PIONEER helps by blending AlphaFold's protein structure predictions with next-generation sequencing, a type of genomic research that identifies mutations in the human genome. The model predicts the 3D structure of the places where proteins interact -- the binding sites, or interfaces -- across the interactome.
"We tell you not only that a binds b, but where on a and where on b the two proteins interact," said Haiyuan Yu, PhD, director of the Center for Innovative Proteomics, Cornell University, and co-creator of PIONEER.
This can help scientists understand "why a mutation, protein, or even network is a good target for therapeutic discovery," Cheng said.
The researchers validated PIONEER's predictions in the lab, testing the impacts of roughly 3000 mutations on 7000 pairs of interacting proteins. Based on their findings, they plan to develop and test treatments for lung and endometrial cancer.
PIONEER can also help scientists home in on how a mutation causes a disease, such as by showing recurrent mutations.
"If you find cancer mutations hitting an interface again and again and again, it means that this is likely to be driving cancer progression," said Beltrao.
Beltrao's lab and others have looked for recurrent mutations by using AlphaFold Multimer and AlphaFold 3 to directly model protein interactions. It's a much slower approach (Pioneer is more than 5000 faster than AlphaFold Multimer, according to Cheng). But it could allow scientists to model interfaces that are not shown by PIONEER.
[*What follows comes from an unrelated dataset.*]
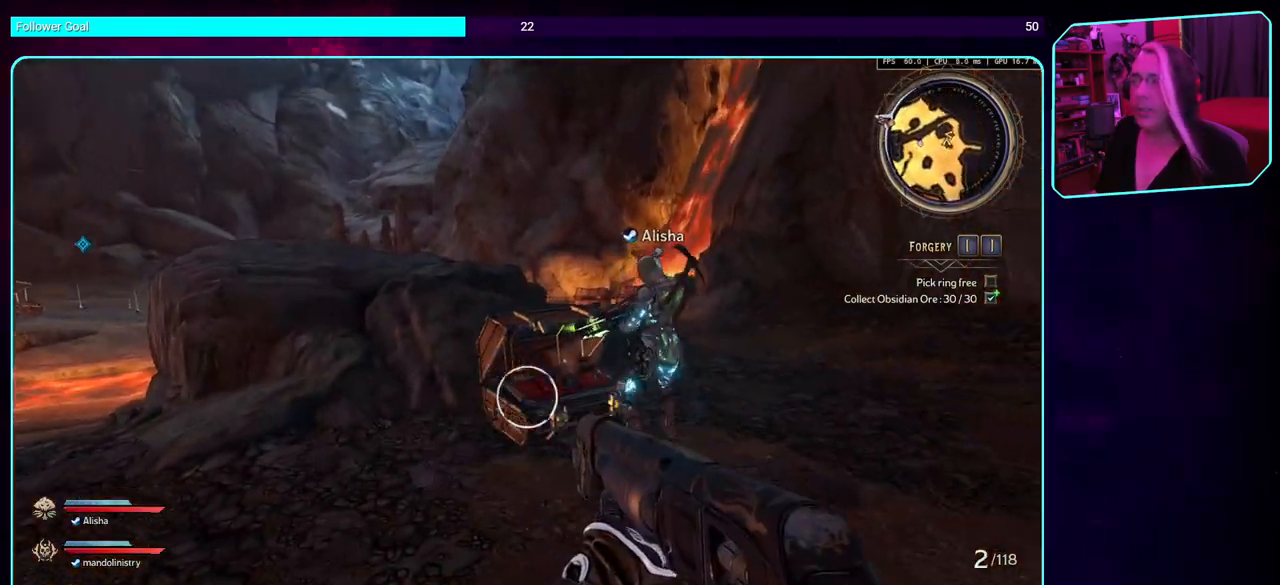
{"keys": ["w"], "mouse": [], "events": [[116, "w", "down"], [250, "shift", "down"], [366, "d", "up"], [366, "shift", "up"]]}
"You will need many different things to try to come up with a structural modeling of the interactome, and all these will have limitations," said Beltrao. "Their method is a very good step forward, and there'll be other approaches that are complementary, to continue to add details."
Large language models, such as ChatGPT, are another way that scientists are adding details to protein structure predictions. Zou used GPT-4 to "fine tune" a protein language model, called evolutionary scale modeling (ESM-2), which predicts protein structures directly from a protein sequence.
First, they trained ChatGPT on thousands of papers and studies containing information about the functions, biophysical properties, and disease relevance of different mutations. Next, they used the trained model to "teach" ESM-2, boosting its ability "to predict which mutations are likely to have larger effects or smaller effects," Zou said. The same could be done for a model like AlphaFold, according to Zou.
"They are quite complementary in that the large language model contains a lot more information about the functions and the biophysics of different mutations and proteins as captured in text," he said, whereas "you can't give AlphaFold a piece of paper."
Exactly how AlphaFold makes its predictions is another mystery. "It will somehow learn protein dynamics phenomenologically," said Monteiro da Silva. He and others are trying to understand how that happens, in hopes of creating even more accurate predictive models. But for the time being, AI-based methods still need assistance from physics.
"The dream is that we achieve a state where we rely on just the fast methods, and they're accurate enough," he said. "But we're so far from that."